Methods Data were drawn from the Adelphi PNH II Disease Specific Programme™, a real-world cross-sectional survey of hematologists and their consulting PNH patients. Data were collected from November 2023–January 2025 in Canada, France, Germany, Italy, Spain, the UK, and the US. Patients prescribed pegcetacoplan for ≥3 months were included and described as CI_exp if they had previously been treated with CI, or CI_naive if patients had never been prescribed CI therapy. Physicians reported patient demographics, clinical characteristics, and treatment outcomes. Patients provided data on patient-reported outcomes, including the EQ-5D-5L and Functional Assessment of Chronic Illness Therapy (FACIT)-Fatigue. Response to pegcetacoplan was categorized as no, minor, partial, good, major or complete response per SAAWP-response criteria (Risitano et al, 2019). Analyses were descriptive.

Results Overall, 54 physicians provided data for 77 patients prescribed pegcetacoplan (54 CI_exp patients and 23 CI_naive patients). Median (interquartile range [IQR]) age was 45.0 (33.5–55.0) years (CI_exp, 47.0 [37.0–60.8]; CI_naive, 39.0 [30.0–45.0]), 63.6% (C_exp, 64.8%; C_naive, 60.9%) were male, 57.9% (CI_exp, 50.9%; CI_naive, 73.9%) were in employment. Median (IQR) time since diagnosis was 2.4 (1.3–4.9) years (C_exp, 3.1 [2.0–5.5]; C_naive, 1.3 [0.8–2.3]) with median (IQR) time since start of pegcetacoplan initiation being 0.6 (0.4–1.0) year (CI_exp, 0.6 [0.4–0.9]; CI_naive, 0.6 [0.5–1.2]).

Clinical outcomes were measured at treatment initiation and the time of survey, and reported as median (IQR). Hemoglobin levels increased from 9.0 (8.0–9.2) to 11.0 (10.3–12.1) g/dL, and 9.0 (7.0–10.5) to 11.5 (10.6–12.0) g/dL, for C_exp (n=52) and C_naive (n=21), respectively. Lactate dehydrogenase levels decreased from 490 (295–594) to 260 (189–377) U/L for C_exp (n=53), and 275 (214–775) to 220 (187–278) U/L for C_naive (n=18). Absolute reticulocyte counts decreased from 200 (135–275) to 113 (105–217) x10⁹/L for C_exp (n=19) and 160 (113–250) to 110 (100–134) x10⁹/L for CI_naive (n=7).

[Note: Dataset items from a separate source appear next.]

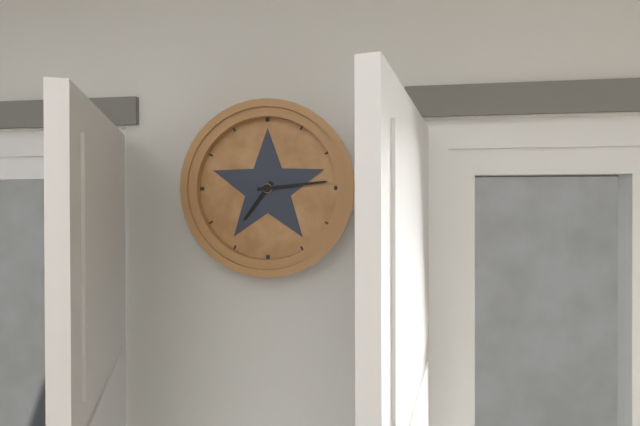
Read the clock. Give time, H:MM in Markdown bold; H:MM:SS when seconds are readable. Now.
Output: **7:14**
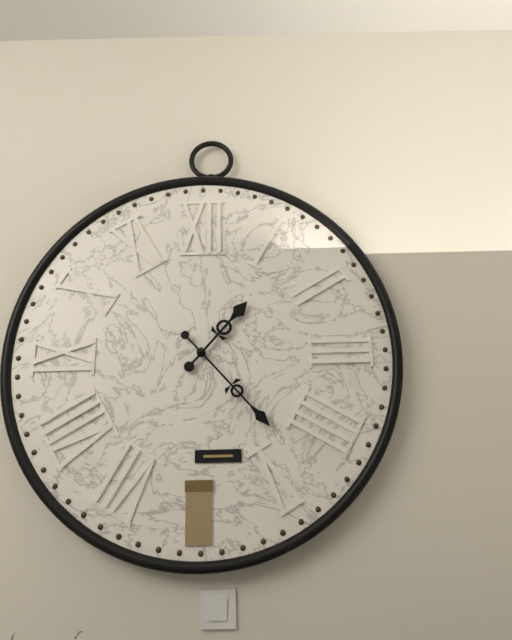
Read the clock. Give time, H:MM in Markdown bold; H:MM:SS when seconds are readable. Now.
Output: **1:23**
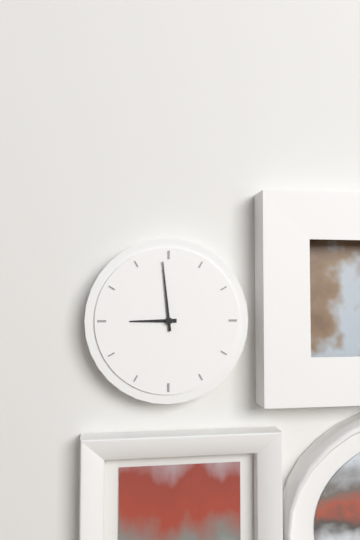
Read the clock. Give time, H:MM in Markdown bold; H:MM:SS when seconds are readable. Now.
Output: **8:59**
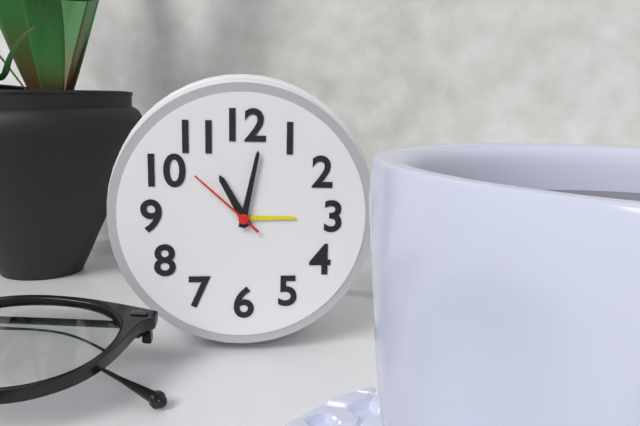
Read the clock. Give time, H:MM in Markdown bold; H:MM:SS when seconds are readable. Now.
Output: **11:02:52**
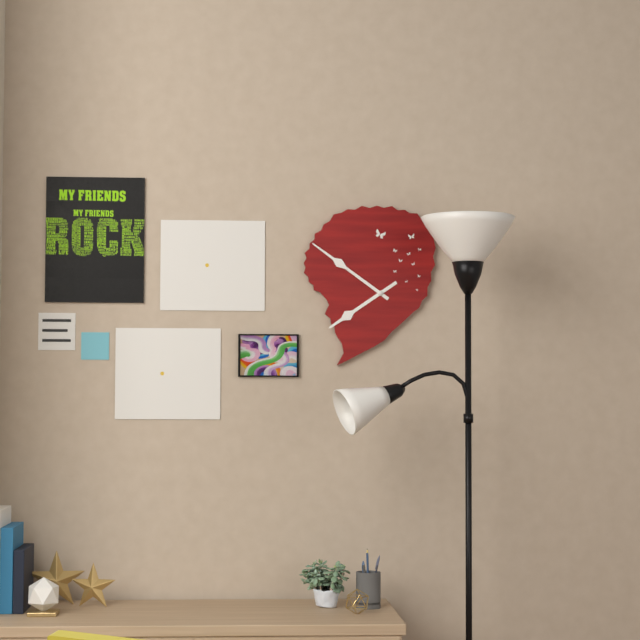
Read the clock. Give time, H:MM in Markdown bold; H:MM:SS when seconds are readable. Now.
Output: **7:51**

Positive movement by at least one response category since pegcetacoplan initiation were observed in 85.2% CI_exp (n=27) and 61.5% CI_naive (n=13); with patients classified as having a ‘good’, ‘major’ or ‘complete’ response increasing from 3.7% to 74.1% for CI_exp and 23.1% to 69.2% for CI_naive.

Perceived severity of PNH improved after pegcetacoplan initiation, with ‘mild’ severity increasing from 13.0% to 68.5% and 34.8% to 87.0%; patients experiencing no fatigue increased from 5.6% to 57.4% and 8.7% to 65.2%, for CI_exp and CI_naive, respectively.

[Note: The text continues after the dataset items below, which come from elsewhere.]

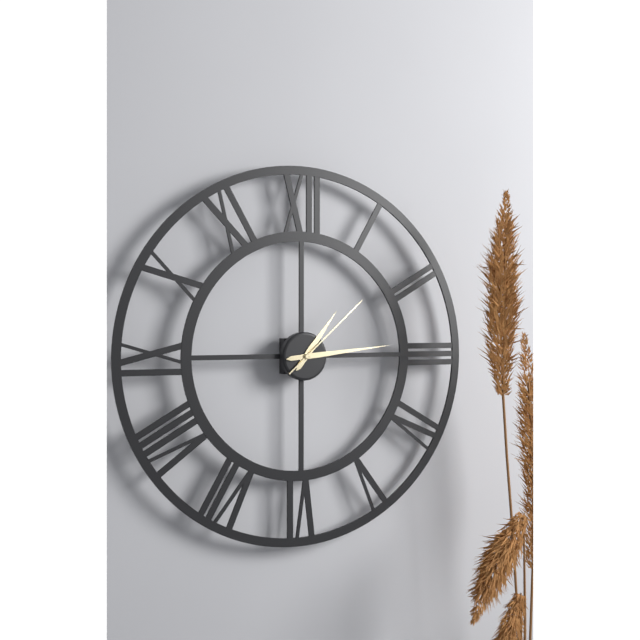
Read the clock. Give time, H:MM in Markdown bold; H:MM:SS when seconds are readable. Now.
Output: **1:14:08**
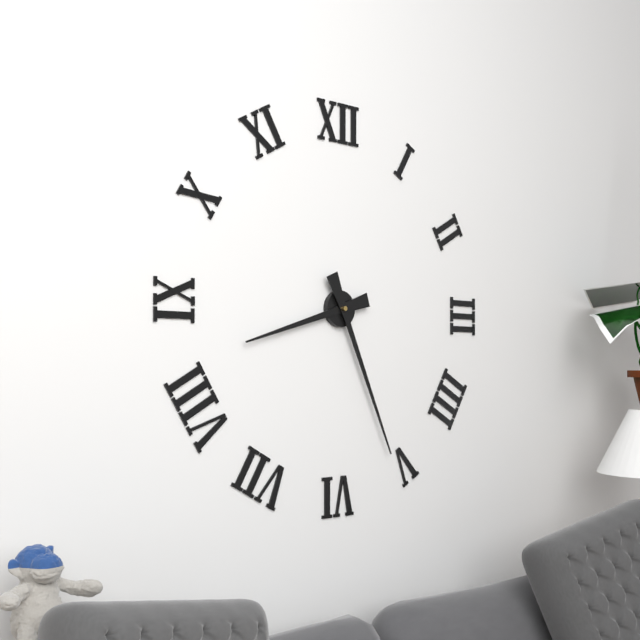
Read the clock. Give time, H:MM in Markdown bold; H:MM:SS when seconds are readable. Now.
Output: **8:26**
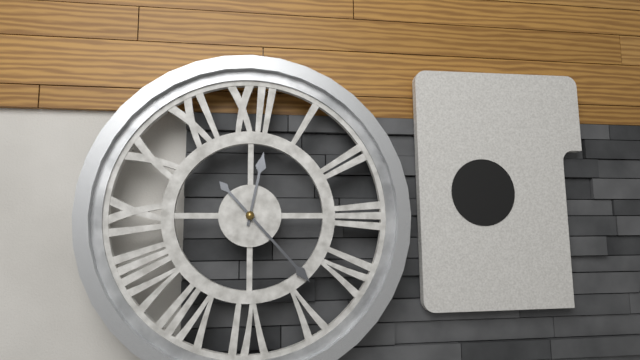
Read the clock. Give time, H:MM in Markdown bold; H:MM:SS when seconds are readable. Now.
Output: **12:23**
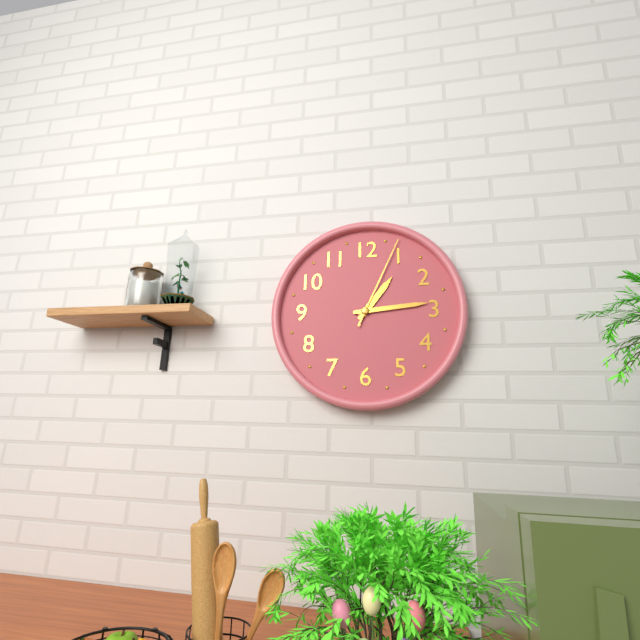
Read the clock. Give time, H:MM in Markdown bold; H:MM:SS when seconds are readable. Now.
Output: **1:14:04**
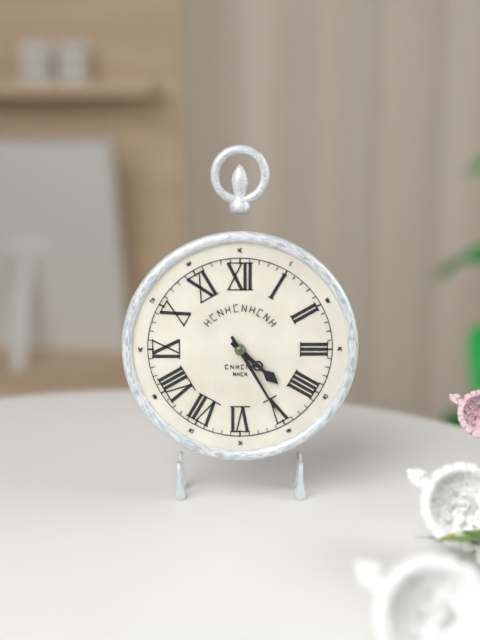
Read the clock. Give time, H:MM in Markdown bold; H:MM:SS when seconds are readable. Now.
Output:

For both CI_exp and CI_naive, complete treatment adherence was reported for 87.0% of patients. Since pegcetacoplan initiation, proportion of ‘well’ or ‘very well’ controlled PNH patients increased from 14.8% to 96.3% for CI_exp and 52.2% to 100.0% for CI_naive.

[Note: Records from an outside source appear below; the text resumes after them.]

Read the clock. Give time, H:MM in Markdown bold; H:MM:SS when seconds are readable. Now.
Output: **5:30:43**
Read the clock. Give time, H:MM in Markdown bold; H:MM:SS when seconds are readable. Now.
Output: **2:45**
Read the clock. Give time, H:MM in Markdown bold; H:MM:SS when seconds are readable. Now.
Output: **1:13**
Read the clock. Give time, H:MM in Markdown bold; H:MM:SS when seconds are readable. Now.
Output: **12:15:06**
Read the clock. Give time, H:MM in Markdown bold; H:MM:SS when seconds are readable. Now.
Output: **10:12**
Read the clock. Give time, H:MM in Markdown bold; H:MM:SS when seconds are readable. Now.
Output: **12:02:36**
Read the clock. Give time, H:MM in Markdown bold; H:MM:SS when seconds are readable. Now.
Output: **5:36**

Overall, 25 patients self-reported data (n=14 CI_exp; n=11 CI_naive). Patients reported a mean (Standard Deviation [SD]): EQ-5D VAS score of 66.8 (16.0) and 76.7 (18.7); EQ-5D utility score of 0.86 (0.16) and 0.91 (0.13); FACIT-Fatigue 41.1 (9.5; n=13)and 37.1 (12.2; n=11) for CI_exp and CI_naive, respectively.

Conclusion Improvements in clinical values, perceived PNH severity, control of PNH, and both physician and patient-reported fatigue were observed in CI_exp and CI_naive patients. These data suggest that pegcetacoplan has positive outcomes regardless of prior CI exposure. These findings indicate that the efficacy of pegcetacoplan in a real-world clinical practice is consistent with results from clinical trials and other real-world evidence for both CI_exp and CI_naive patients.